Gebündelte Fraunhofer-Expertise für die Entwicklung innovativer Automatisierungstechnologien in der medizinischen Forschung

News / 26. August 2020

Um den Entwicklungs- und Herstellprozess innovativen Therapeutika und Impfstoffe signifikant zu verkürzen und die Therapien kostengünstiger und gleichzeitig für eine größere Patientenzahl verfügbar zu machen, bündelt die Fraunhofer-Gesellschaft jetzt biologisches und medizinisches Know-how mit der Expertise in Automatisierungstechnologien und der autonomen Steuerung industrieller Prozesse.

Ziel des Vorhabens in seiner ersten Phase ist die Entwicklung innovativer Konzepte für die digitale, KI-gestützte, Roboter-assistierte und automatische Herstellung von Arzneimitteln wie Zell- und Gentherapeutika, sogenannter Advanced Therapy Medicinal Products (ATMPs), sowie Impfstoffen.

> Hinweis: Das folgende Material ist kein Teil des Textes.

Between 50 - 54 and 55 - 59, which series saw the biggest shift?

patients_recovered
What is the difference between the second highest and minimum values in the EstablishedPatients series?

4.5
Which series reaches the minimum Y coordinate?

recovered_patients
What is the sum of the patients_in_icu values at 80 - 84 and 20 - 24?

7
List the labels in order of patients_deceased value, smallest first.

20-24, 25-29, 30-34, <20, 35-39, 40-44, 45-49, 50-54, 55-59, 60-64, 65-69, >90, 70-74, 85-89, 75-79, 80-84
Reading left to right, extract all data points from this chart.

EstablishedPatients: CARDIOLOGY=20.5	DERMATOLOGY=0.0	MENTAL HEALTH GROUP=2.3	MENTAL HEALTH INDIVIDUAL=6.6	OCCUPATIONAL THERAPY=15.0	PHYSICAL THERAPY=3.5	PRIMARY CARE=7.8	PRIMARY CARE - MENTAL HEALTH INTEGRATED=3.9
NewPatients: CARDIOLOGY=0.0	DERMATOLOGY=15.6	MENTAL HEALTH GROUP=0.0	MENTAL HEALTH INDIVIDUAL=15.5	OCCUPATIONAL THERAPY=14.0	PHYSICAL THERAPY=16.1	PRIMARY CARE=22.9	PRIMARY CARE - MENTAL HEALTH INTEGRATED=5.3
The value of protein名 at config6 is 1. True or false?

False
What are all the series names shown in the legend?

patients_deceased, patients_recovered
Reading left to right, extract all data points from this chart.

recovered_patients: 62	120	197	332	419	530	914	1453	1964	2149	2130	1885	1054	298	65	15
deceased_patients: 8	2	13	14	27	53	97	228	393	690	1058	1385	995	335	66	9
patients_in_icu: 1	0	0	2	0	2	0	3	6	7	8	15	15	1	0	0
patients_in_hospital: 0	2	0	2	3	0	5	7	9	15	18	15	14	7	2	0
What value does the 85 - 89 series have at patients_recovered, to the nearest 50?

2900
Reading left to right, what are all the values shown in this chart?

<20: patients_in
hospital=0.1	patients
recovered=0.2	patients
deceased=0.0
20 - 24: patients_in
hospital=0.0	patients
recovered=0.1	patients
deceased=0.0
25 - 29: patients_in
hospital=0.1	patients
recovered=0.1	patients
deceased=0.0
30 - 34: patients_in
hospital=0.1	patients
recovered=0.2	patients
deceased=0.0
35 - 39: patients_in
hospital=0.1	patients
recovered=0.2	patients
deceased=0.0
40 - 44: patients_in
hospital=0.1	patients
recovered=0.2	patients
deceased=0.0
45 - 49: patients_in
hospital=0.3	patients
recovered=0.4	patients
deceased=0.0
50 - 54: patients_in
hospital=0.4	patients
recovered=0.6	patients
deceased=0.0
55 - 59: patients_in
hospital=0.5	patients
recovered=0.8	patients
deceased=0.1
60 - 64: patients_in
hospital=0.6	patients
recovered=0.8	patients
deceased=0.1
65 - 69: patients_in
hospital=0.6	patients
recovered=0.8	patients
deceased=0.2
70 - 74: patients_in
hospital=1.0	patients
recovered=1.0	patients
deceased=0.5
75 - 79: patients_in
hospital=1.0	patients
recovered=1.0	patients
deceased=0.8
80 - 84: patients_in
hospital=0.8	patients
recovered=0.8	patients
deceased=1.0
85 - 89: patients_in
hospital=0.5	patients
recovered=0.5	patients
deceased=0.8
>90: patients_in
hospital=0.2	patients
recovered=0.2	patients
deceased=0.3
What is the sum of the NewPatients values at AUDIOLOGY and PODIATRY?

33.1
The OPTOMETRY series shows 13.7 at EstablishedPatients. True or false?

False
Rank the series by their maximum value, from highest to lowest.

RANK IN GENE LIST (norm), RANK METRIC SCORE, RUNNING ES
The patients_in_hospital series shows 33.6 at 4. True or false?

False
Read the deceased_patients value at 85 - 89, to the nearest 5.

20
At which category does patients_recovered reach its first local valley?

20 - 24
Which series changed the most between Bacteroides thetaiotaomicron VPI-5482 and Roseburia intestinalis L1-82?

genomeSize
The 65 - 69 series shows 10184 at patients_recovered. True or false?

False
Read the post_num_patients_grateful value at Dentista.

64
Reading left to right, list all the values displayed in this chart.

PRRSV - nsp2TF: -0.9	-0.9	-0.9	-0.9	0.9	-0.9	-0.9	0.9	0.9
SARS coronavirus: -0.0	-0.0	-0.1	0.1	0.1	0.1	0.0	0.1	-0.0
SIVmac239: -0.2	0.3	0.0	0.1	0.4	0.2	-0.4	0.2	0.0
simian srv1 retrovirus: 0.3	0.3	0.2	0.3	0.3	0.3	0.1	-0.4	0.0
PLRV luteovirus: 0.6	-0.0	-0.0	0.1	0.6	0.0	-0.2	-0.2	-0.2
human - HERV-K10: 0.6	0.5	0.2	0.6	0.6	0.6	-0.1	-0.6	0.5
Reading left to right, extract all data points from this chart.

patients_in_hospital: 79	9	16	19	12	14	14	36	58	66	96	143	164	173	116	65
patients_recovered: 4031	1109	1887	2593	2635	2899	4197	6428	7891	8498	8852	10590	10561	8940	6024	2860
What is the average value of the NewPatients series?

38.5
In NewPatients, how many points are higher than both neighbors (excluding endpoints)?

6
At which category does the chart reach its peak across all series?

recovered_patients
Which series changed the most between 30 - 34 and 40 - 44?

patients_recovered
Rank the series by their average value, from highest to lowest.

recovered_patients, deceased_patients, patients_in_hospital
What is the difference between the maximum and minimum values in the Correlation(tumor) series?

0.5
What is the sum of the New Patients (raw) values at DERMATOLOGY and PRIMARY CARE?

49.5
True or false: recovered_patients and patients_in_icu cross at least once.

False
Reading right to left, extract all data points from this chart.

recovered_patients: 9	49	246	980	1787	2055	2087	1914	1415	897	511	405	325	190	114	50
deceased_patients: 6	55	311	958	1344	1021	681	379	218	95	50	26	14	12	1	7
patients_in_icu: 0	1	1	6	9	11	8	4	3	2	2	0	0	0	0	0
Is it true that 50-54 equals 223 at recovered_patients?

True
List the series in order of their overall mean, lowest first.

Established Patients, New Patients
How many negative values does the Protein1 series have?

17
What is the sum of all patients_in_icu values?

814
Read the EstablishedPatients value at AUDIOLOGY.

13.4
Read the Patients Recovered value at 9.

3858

Am Fraunhofer IVV in Dresden wird dafür ein adaptives und skalierbares Abfüllmodul entwickelt. Die Wissenschaftlerinnen und Wissenschaftler des Institutsteils Verarbeitungstechnik forschen seit vielen Jahren intensiv an maschinellen Verarbeitungsprozessen hygienisch sensibler Produkte. Unter den Leitprinzipien »Produktsicherheit« und »Produkteffizienz« umfasst ihre Forschungsarbeit dabei die gesamte Wertschöpfungskette von der Herstellung über die Abfüllung und Verpackung bis hin zum nachhaltigen Recycling.

An der gemeinsamen Forschungsarbeit des Fraunhofer-Innovationsclusters »Produktion für Intelligente Medizin« sind neben dem Fraunhofer IVV weitere 22 Fraunhofer-Einrichtungen beteiligt.